L'ue accélère le jeu : un banco européen de l'hydrogène pour contrecarrer la domination chinoise
L’Union Européenne, loin de se laisser distancer, mise sur une stratégie audacieuse : la création d’un Banco Européen de l’Hydrogène. Ce n’est pas une simple initiative, c’est une réponse directe à la course effrénée de la chine dans le domaine des énergies propres.
Le pari vert face à la menace chinoise
Après des années d’investissement dans la régulation et l’innovation, l’UE se lance dans une course à l’armement économique. La motivation est claire : éviter de céder la place à Pékin, qui semble avoir pris une longueur d’avance sur tous les fronts, de l’intelligence artificielle à la production solaire. La question n’est pas de savoir si l’hydrogène vert est une solution viable, mais plutôt de savoir si l’Europe en aura les moyens de la développer à l’échelle nécessaire.
Comme le souligne El Español, l’UE ne peut se permettre de répéter les erreurs du passé, celles qui ont vu des nations se replier face à la puissance économique d’un concurrent. La situation est critique : la chine domine déjà la fabrication des electroliseurs, ces éléments clés pour produire de l’hydrogène à partir d’eau et d’électricité renouvelable. Cette avance, qui s’appuie sur un coût de production significativement inférieur, représente une menace directe pour l’industrie européenne.

Un mécanisme financier, pas un simple « banque »
Il est important de préciser que ce Banco Européen de l’Hydrogène ne ressemblera pas à une institution financière classique. Il s’agira plutôt d’un mécanisme de financement public, basé sur des subventions attribuées aux entreprises qui s’engagent à produire de l’hydrogène vert. Le fonctionnement sera simple : des entreprises concourent pour obtenir des aides en échange de la production d’hydrogène renouvelable. Un véritable système d’enchères, où la concurrence sera le moteur de l’innovation et de la réduction des coûts.
Le Japon, à l’avant-garde de cette technologie, prépare déjà le premier moteur commercial capable de fonctionner grâce à une combustion combinant 30% d’hydrogène. L’objectif est de créer un « pont financier » pour combler le fossé de coût entre l’hydrogène propre et celui produit à partir de combustibles fossiles – qui, il faut le rappeler, reste actuellement moins cher à produire. Un investissement stratégique, donc, pour stimuler l’investissement privé et accélérer le déploiement de cette technologie.

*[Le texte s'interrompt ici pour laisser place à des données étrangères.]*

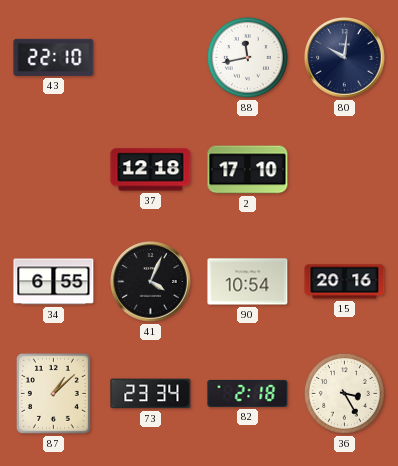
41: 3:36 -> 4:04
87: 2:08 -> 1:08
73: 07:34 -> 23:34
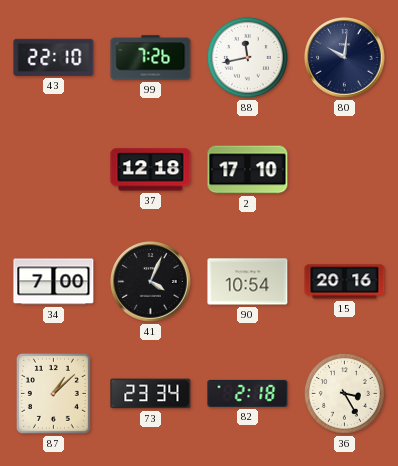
99: none -> 7:26
34: 6:55 -> 7:00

Mais le jeu de geographie est loin d’être fini. La domination chinoise s'étend également aux panneaux solaires et aux batteries, posant des défis majeurs à l’industrie européenne. Pour contrer cette stratégie, l’UE ne se contente pas de financer des projets, elle introduit également des critères pour favoriser les entreprises locales, voire restreindre l’utilisation de composants étrangers dans les projets financés par des fonds publics. La préservation de la chaîne d’approvisionnement européenne est devenue une priorité absolue, un impératif de souveraineté industrielle.